His look says not to play Cypher’s game. Which doesn’t mean he actually thinks I’ll flash my breasts—just that he’s had enough of Cypher’s bullshit. When I head behind the cabin, though, he only grumbles. It takes Cypher a moment to follow. He does, and we’re out of sight, and he glances back around to check on Dalton.
“You trying to make the boss jealous?” he says as he walks to me.
“Why do you think that?”
“’Cause you’re sure as hell not going to flash me.”
“Then why ask? Oh, let me guess—you were just trying to rile me up.”
“Nah. You don’t give a shit. Him, though…” He jerks a thumb toward the front of the cabin and grins. “That boy’s got a serious case of puppy love, and I wanted to yank his chain.”
“So you don’t want to see my tits?”
“Fuck, no. I’m not a perv.”
I shake my head. “I called you back here so I can get the answers in a way Eric might not approve of.” I take off my jacket. “By beating them out of you.”
He laughs. Laughs so hard he has to lean against the cabin for support. Two minutes later, he’s flat on his stomach with his arm twisted behind his back.
“Shit,” he says.
“The bigger they are…”
“Huh.” He cranes his neck to look back at me, completely unperturbed. “Where’d you learn to throw down like that?”
“Black belt in aikido. I’ve also got a boxing championship, but it’s flyweight, meaning I can’t actually beat the answers out of you. Well, I could pin you down and kick until you talk, but that’s unsporting. It will get awfully cold, though, facedown in the snow.”

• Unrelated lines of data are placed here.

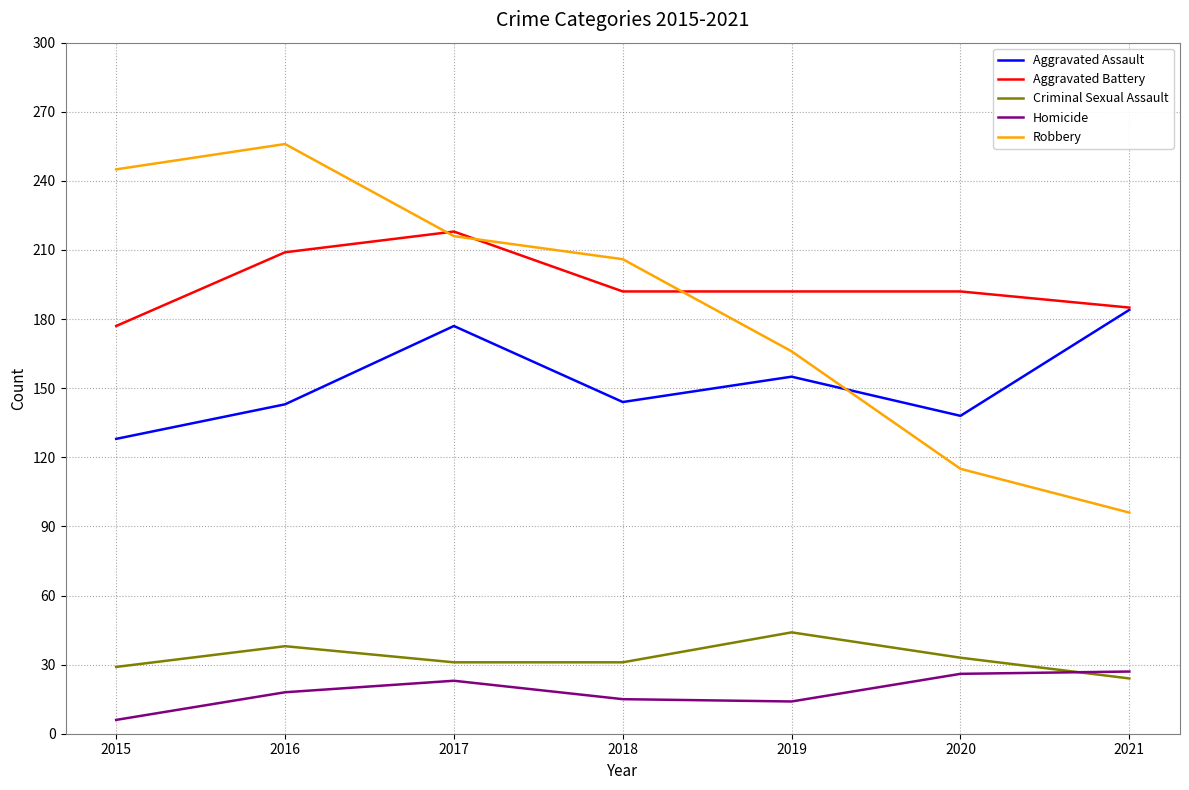

True or false: Homicide and Robbery cross at least once.

False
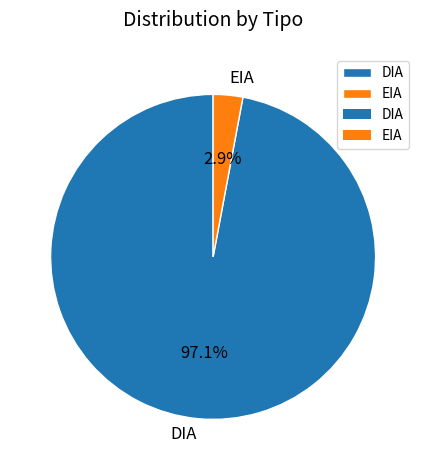

Between DIA and EIA, which is larger?

DIA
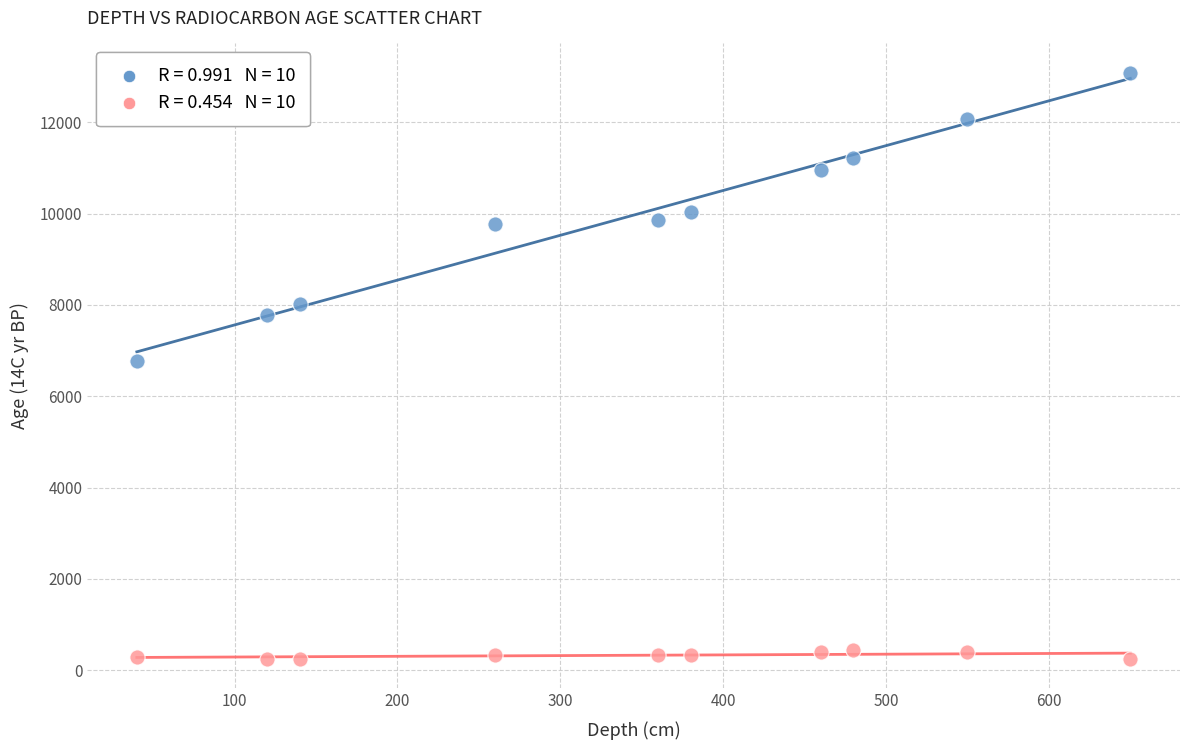

Across all data points, what is the range of X values (max minus min)?

610.0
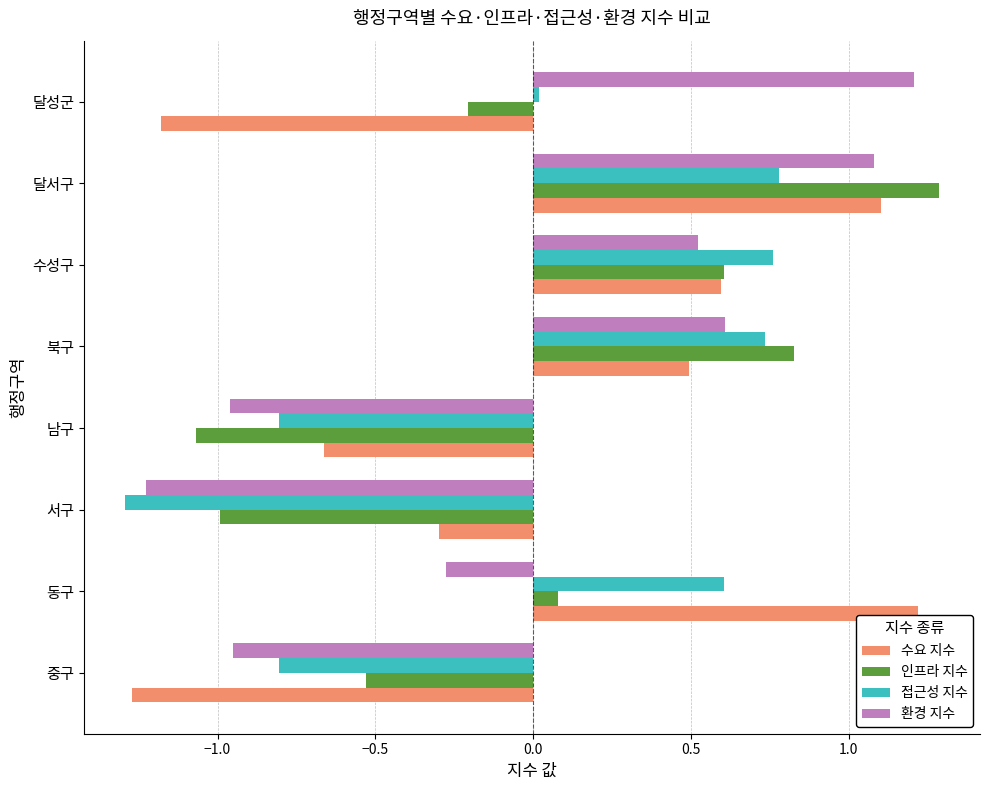

What is the difference between the maximum and second lowest values in the 환경 지수 series?

2.2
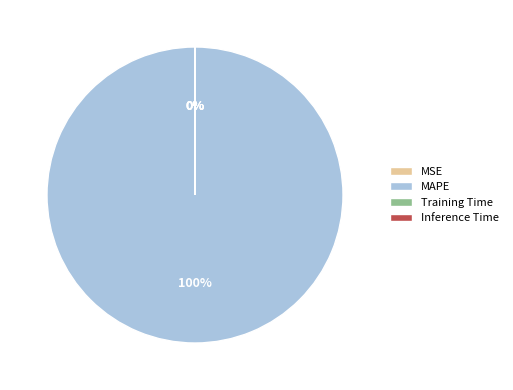

Which category has the biggest portion of the pie?

MAPE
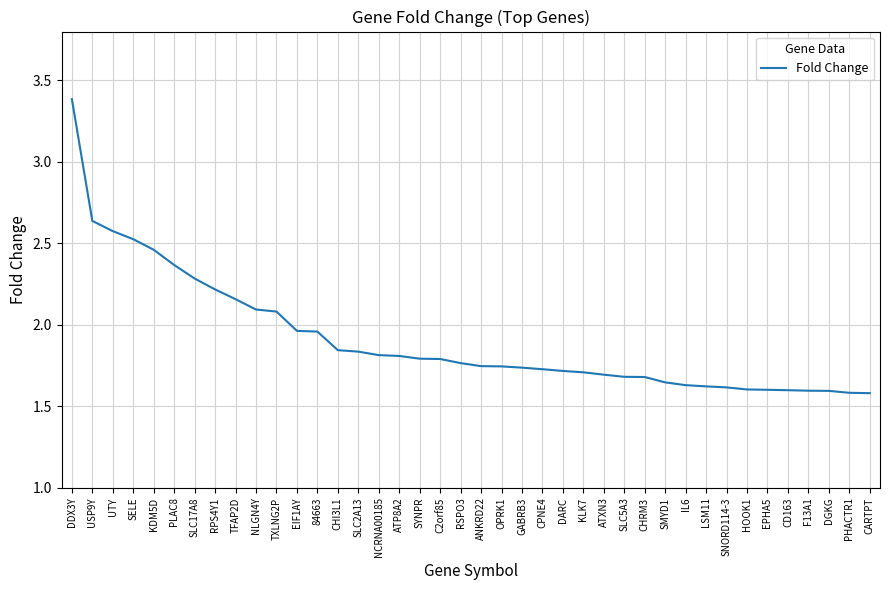

The chart shows a value of 1.8 at NCRNA00185. True or false?

True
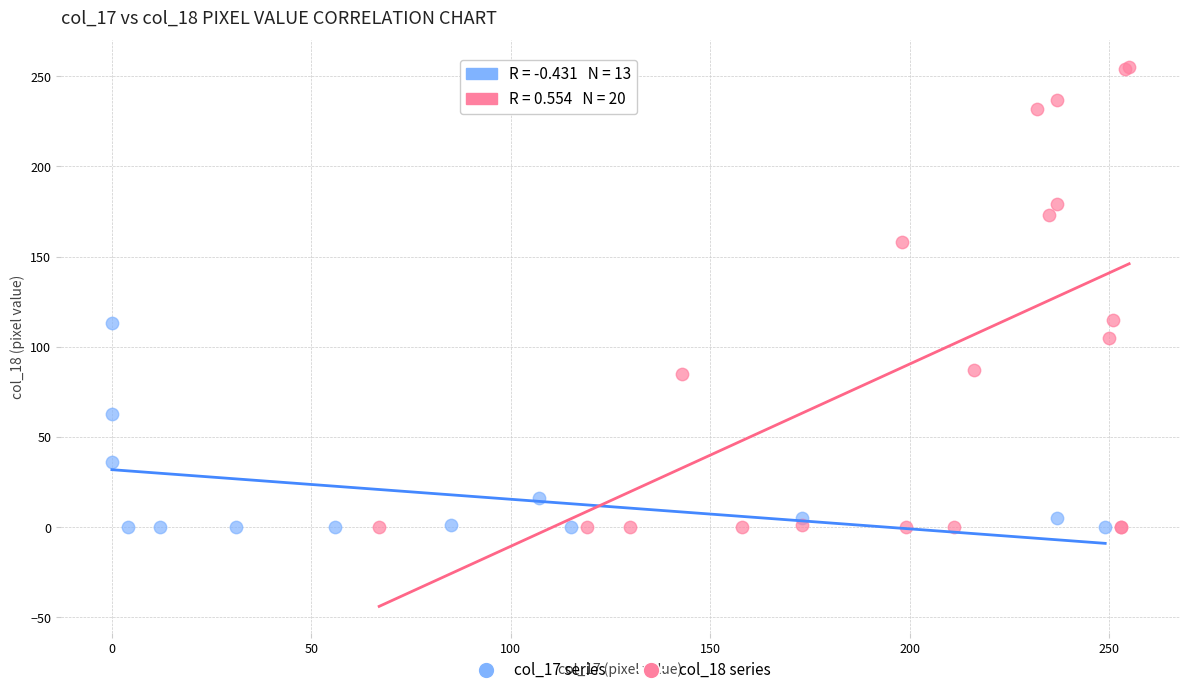

Which series contains the highest Y value?

col_18 series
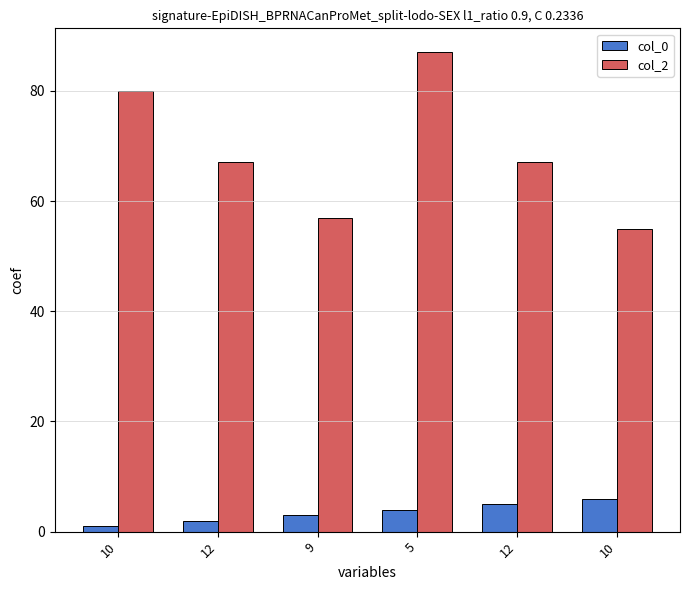

Which category has the highest value in the col_2 series?

5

He chuckles, then shouts, “Boy? You listening in?”
“Of course,” Dalton says, coming around the cabin. “I don’t need to eavesdrop when it’s this quiet. I think you should get up, though. Lying like that, you won’t see anything when she flashes you.”
Cypher flashes Dalton—the finger, that is—but there’s no rancor in it. He rises and says, “When you say this woman was kept in a cave, was it Three Peaks or Bear Skull?”
“You’re the one offering the lead,” Dalton says. “You tell me.”
“Well, my lead is for Bear Skull. There’s a guy out here, second-generation Rockton departee, like you and your brother, only he’s not quick to volunteer that information. You know the First Settlement? The one over by Caribou River?”
“Yeah.”
“He’s from there originally. Pretends he just wandered in from down south and stayed.” He looks at me. “You know how many people actually do that? Most folks in this twenty-mile radius have a Rockton connection. Otherwise, it’d be the most populated stretch of the Yukon wilderness. But folks don’t go around saying that. Whatever happened to them or their families in Rockton, they respect the idea of it enough not to take a shit on those still there. Rockton was a safe place for us, and the best way to leave it safe for others is to keep our mouths shut.”
“But you know this guy is a second-generation settler,” Dalton says.
“Yeah. He let enough slip for me to figure it out. He knows the town exists but doesn’t know shit about specifics, which means second generation. He tried asking me more about it years ago, having heard I used to be sheriff. I shut him down. Reason I’m mentioning it is that he’s been taking a lot of interest in Rockton recently. Very recently.”